Written request: Write out the lines below exactly as they appear, leaving out the pictures.

Data excerpts:
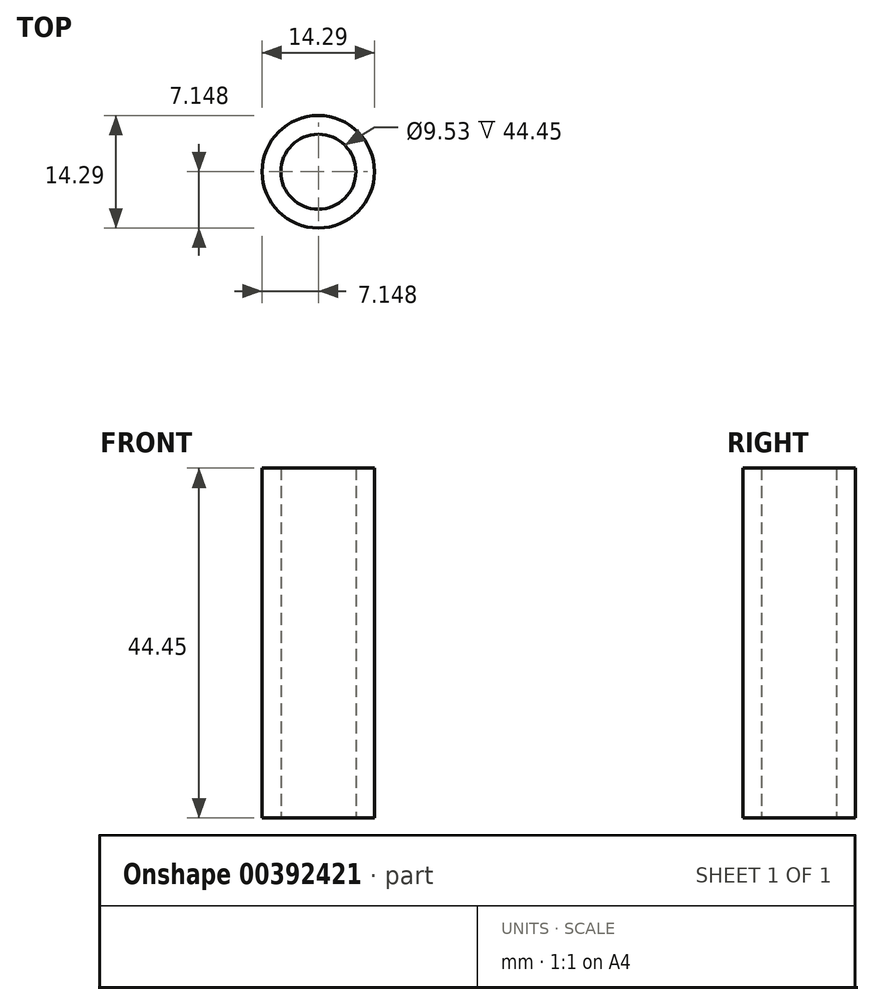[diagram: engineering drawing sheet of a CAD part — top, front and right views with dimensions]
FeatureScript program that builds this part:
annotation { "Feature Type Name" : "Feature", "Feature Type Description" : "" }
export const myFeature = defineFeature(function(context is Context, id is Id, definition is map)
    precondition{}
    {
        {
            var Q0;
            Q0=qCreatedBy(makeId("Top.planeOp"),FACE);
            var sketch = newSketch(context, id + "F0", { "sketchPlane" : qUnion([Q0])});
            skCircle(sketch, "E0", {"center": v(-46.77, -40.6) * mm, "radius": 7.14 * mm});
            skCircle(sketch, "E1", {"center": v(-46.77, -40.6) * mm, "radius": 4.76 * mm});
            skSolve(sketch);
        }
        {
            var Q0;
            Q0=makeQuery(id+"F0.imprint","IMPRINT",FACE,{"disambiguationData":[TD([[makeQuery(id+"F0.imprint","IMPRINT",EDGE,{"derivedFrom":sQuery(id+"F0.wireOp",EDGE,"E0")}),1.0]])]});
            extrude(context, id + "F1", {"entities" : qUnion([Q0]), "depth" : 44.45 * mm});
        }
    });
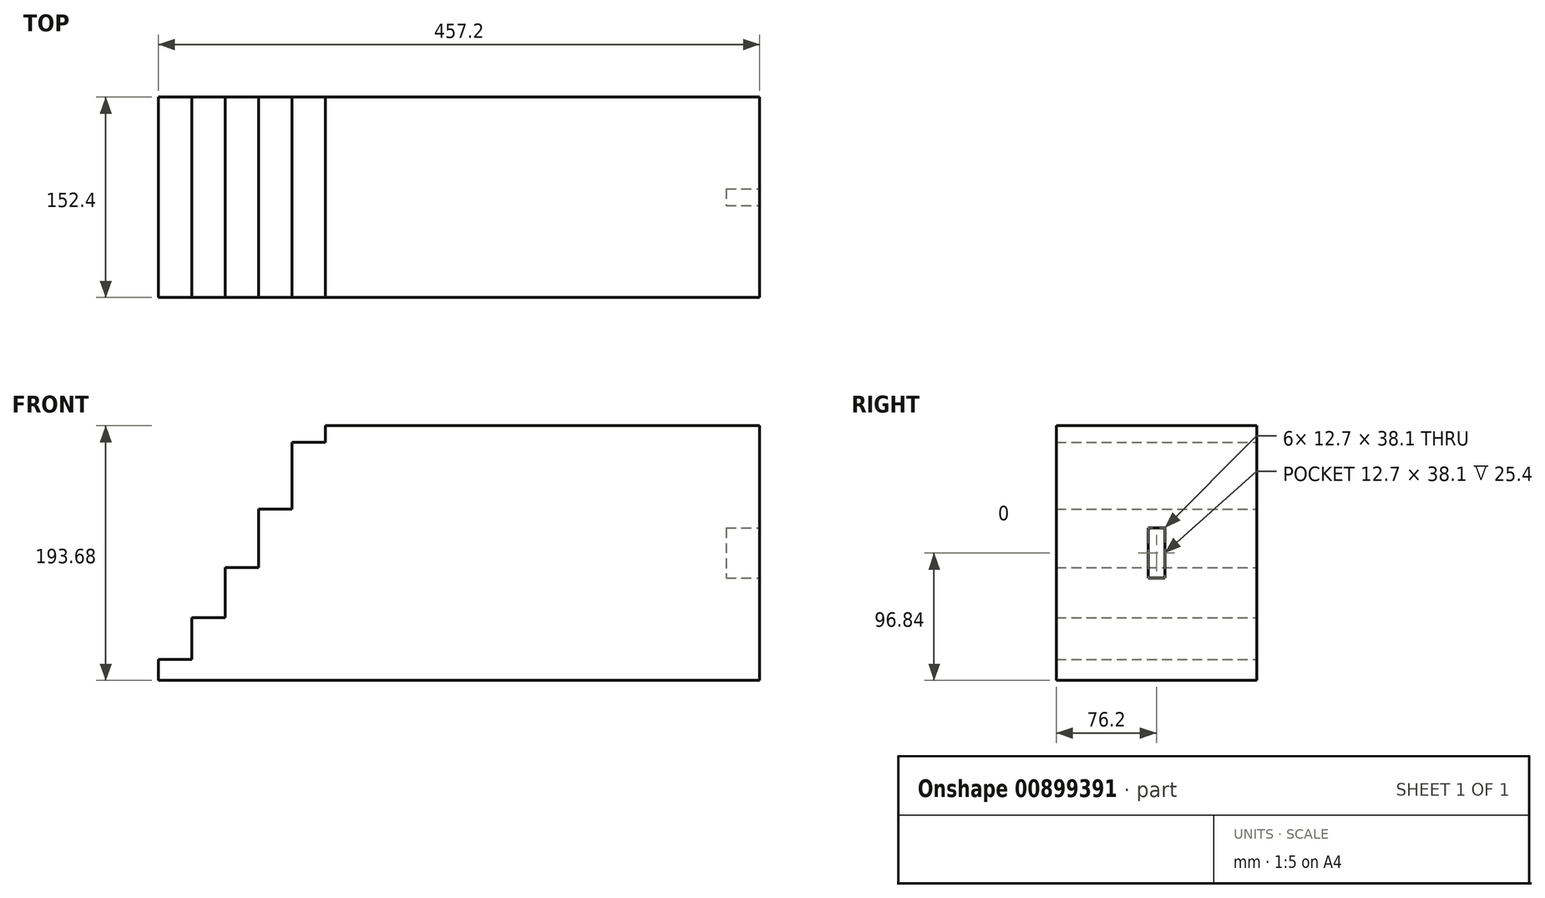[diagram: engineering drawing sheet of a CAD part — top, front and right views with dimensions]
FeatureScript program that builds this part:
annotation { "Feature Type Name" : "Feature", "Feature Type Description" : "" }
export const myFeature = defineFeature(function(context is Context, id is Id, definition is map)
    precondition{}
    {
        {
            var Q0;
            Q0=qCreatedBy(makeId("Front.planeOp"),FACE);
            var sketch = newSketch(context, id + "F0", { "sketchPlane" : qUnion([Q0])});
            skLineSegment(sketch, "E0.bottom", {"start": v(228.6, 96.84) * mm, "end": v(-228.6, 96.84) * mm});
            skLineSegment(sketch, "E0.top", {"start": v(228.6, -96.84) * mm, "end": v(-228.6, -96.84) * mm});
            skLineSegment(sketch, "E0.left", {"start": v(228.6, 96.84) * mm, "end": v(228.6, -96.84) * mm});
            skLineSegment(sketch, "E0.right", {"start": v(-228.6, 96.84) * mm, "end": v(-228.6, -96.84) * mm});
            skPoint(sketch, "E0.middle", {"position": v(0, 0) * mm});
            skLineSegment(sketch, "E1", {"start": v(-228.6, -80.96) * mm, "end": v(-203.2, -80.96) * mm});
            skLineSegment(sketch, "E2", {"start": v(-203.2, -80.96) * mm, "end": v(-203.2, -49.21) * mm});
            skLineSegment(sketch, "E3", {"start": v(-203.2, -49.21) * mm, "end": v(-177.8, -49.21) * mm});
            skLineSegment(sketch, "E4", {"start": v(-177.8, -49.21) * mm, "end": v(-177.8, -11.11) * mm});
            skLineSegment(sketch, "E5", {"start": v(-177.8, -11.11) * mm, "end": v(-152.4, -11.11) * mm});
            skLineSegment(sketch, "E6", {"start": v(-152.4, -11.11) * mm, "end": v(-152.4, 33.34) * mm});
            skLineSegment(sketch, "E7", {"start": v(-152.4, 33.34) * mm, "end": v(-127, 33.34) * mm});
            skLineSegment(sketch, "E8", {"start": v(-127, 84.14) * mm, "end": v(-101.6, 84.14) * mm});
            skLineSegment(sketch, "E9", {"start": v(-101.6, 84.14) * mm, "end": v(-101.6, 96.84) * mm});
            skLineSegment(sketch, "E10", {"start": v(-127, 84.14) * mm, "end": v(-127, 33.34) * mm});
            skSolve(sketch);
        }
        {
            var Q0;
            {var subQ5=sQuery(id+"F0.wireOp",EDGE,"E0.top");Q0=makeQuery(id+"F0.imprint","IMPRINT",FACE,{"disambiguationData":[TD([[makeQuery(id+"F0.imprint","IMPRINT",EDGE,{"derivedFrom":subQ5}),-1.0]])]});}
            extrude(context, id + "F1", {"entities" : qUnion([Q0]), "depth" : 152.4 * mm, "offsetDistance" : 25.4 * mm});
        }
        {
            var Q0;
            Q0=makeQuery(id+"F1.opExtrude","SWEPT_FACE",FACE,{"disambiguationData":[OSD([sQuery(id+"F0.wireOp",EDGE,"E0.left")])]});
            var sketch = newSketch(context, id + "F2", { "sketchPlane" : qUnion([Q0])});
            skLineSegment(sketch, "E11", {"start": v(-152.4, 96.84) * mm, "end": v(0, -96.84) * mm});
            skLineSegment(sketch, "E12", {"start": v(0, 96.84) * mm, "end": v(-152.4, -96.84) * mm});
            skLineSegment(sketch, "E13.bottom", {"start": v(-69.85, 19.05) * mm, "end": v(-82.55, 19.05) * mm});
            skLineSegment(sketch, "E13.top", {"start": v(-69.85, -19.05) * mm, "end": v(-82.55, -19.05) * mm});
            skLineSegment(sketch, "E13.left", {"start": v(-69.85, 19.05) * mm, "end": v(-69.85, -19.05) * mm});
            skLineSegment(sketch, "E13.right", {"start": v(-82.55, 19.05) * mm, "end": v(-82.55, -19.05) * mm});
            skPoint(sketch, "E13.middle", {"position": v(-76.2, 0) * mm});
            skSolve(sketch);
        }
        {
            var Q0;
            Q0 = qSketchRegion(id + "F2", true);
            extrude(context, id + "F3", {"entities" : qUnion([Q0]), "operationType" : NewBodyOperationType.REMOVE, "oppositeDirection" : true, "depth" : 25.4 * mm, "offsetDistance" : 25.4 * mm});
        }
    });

Answer to the problem:
[diagram: engineering drawing sheet of a CAD part — top, front and right views with dimensions]
FeatureScript program that builds this part:
annotation { "Feature Type Name" : "Feature", "Feature Type Description" : "" }
export const myFeature = defineFeature(function(context is Context, id is Id, definition is map)
    precondition{}
    {
        {
            var Q0;
            Q0=qCreatedBy(makeId("Top.planeOp"),FACE);
            var sketch = newSketch(context, id + "F0", { "sketchPlane" : qUnion([Q0])});
            skCircle(sketch, "E0", {"center": v(-46.77, -40.6) * mm, "radius": 7.14 * mm});
            skCircle(sketch, "E1", {"center": v(-46.77, -40.6) * mm, "radius": 4.76 * mm});
            skSolve(sketch);
        }
        {
            var Q0;
            Q0=makeQuery(id+"F0.imprint","IMPRINT",FACE,{"disambiguationData":[TD([[makeQuery(id+"F0.imprint","IMPRINT",EDGE,{"derivedFrom":sQuery(id+"F0.wireOp",EDGE,"E0")}),1.0]])]});
            extrude(context, id + "F1", {"entities" : qUnion([Q0]), "depth" : 44.45 * mm});
        }
    });
[diagram: engineering drawing sheet of a CAD part — top, front and right views with dimensions]
FeatureScript program that builds this part:
annotation { "Feature Type Name" : "Feature", "Feature Type Description" : "" }
export const myFeature = defineFeature(function(context is Context, id is Id, definition is map)
    precondition{}
    {
        {
            var Q0;
            Q0=qCreatedBy(makeId("Front.planeOp"),FACE);
            var sketch = newSketch(context, id + "F0", { "sketchPlane" : qUnion([Q0])});
            skLineSegment(sketch, "E0.bottom", {"start": v(228.6, 96.84) * mm, "end": v(-228.6, 96.84) * mm});
            skLineSegment(sketch, "E0.top", {"start": v(228.6, -96.84) * mm, "end": v(-228.6, -96.84) * mm});
            skLineSegment(sketch, "E0.left", {"start": v(228.6, 96.84) * mm, "end": v(228.6, -96.84) * mm});
            skLineSegment(sketch, "E0.right", {"start": v(-228.6, 96.84) * mm, "end": v(-228.6, -96.84) * mm});
            skPoint(sketch, "E0.middle", {"position": v(0, 0) * mm});
            skLineSegment(sketch, "E1", {"start": v(-228.6, -80.96) * mm, "end": v(-203.2, -80.96) * mm});
            skLineSegment(sketch, "E2", {"start": v(-203.2, -80.96) * mm, "end": v(-203.2, -49.21) * mm});
            skLineSegment(sketch, "E3", {"start": v(-203.2, -49.21) * mm, "end": v(-177.8, -49.21) * mm});
            skLineSegment(sketch, "E4", {"start": v(-177.8, -49.21) * mm, "end": v(-177.8, -11.11) * mm});
            skLineSegment(sketch, "E5", {"start": v(-177.8, -11.11) * mm, "end": v(-152.4, -11.11) * mm});
            skLineSegment(sketch, "E6", {"start": v(-152.4, -11.11) * mm, "end": v(-152.4, 33.34) * mm});
            skLineSegment(sketch, "E7", {"start": v(-152.4, 33.34) * mm, "end": v(-127, 33.34) * mm});
            skLineSegment(sketch, "E8", {"start": v(-127, 84.14) * mm, "end": v(-101.6, 84.14) * mm});
            skLineSegment(sketch, "E9", {"start": v(-101.6, 84.14) * mm, "end": v(-101.6, 96.84) * mm});
            skLineSegment(sketch, "E10", {"start": v(-127, 84.14) * mm, "end": v(-127, 33.34) * mm});
            skSolve(sketch);
        }
        {
            var Q0;
            {var subQ5=sQuery(id+"F0.wireOp",EDGE,"E0.top");Q0=makeQuery(id+"F0.imprint","IMPRINT",FACE,{"disambiguationData":[TD([[makeQuery(id+"F0.imprint","IMPRINT",EDGE,{"derivedFrom":subQ5}),-1.0]])]});}
            extrude(context, id + "F1", {"entities" : qUnion([Q0]), "depth" : 152.4 * mm, "offsetDistance" : 25.4 * mm});
        }
        {
            var Q0;
            Q0=makeQuery(id+"F1.opExtrude","SWEPT_FACE",FACE,{"disambiguationData":[OSD([sQuery(id+"F0.wireOp",EDGE,"E0.left")])]});
            var sketch = newSketch(context, id + "F2", { "sketchPlane" : qUnion([Q0])});
            skLineSegment(sketch, "E11", {"start": v(-152.4, 96.84) * mm, "end": v(0, -96.84) * mm});
            skLineSegment(sketch, "E12", {"start": v(0, 96.84) * mm, "end": v(-152.4, -96.84) * mm});
            skLineSegment(sketch, "E13.bottom", {"start": v(-69.85, 19.05) * mm, "end": v(-82.55, 19.05) * mm});
            skLineSegment(sketch, "E13.top", {"start": v(-69.85, -19.05) * mm, "end": v(-82.55, -19.05) * mm});
            skLineSegment(sketch, "E13.left", {"start": v(-69.85, 19.05) * mm, "end": v(-69.85, -19.05) * mm});
            skLineSegment(sketch, "E13.right", {"start": v(-82.55, 19.05) * mm, "end": v(-82.55, -19.05) * mm});
            skPoint(sketch, "E13.middle", {"position": v(-76.2, 0) * mm});
            skSolve(sketch);
        }
        {
            var Q0;
            Q0 = qSketchRegion(id + "F2", true);
            extrude(context, id + "F3", {"entities" : qUnion([Q0]), "operationType" : NewBodyOperationType.REMOVE, "oppositeDirection" : true, "depth" : 25.4 * mm, "offsetDistance" : 25.4 * mm});
        }
    });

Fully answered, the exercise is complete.